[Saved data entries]

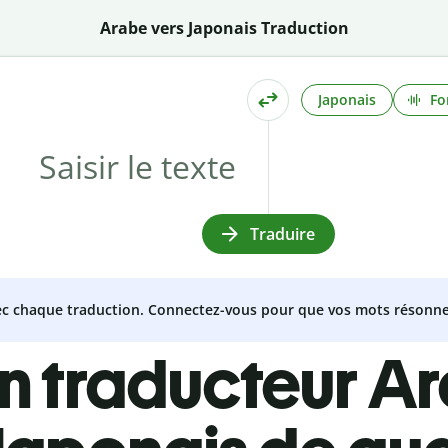
Arabe vers Japonais Traduction
Japonais
Fo
Traduire
vec chaque traduction. Connectez-vous pour que vos mots résonne
n traducteur A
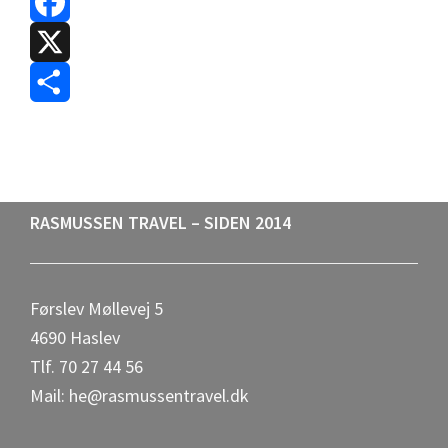
F
a
X
c
S
e
h
b
a
Footer
RASMUSSEN TRAVEL – SIDEN 2014
o
r
o
e
Førslev Møllevej 5
k
4690 Haslev
Tlf. 70 27 44 56
Mail: he@rasmussentravel.dk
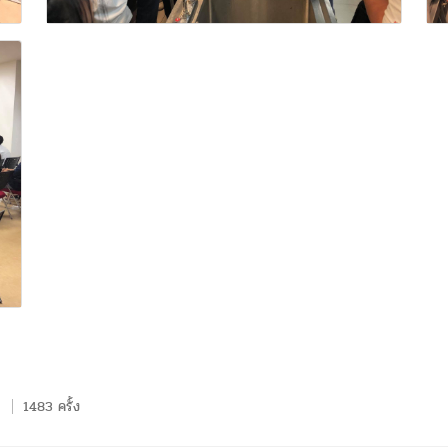
1483 ครั้ง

**Work task:**
Return the lines exactly, from the one containing "vec chaque traduction." through the last line above, including both ends and excluding every picture.

**Response to this task:**
vec chaque traduction. Connectez-vous pour que vos mots résonne
n traducteur A
F
a
X
c
S
e
h
b
a
Footer
RASMUSSEN TRAVEL – SIDEN 2014
o
r
o
e
Førslev Møllevej 5
k
4690 Haslev
Tlf. 70 27 44 56
Mail: he@rasmussentravel.dk
1483 ครั้ง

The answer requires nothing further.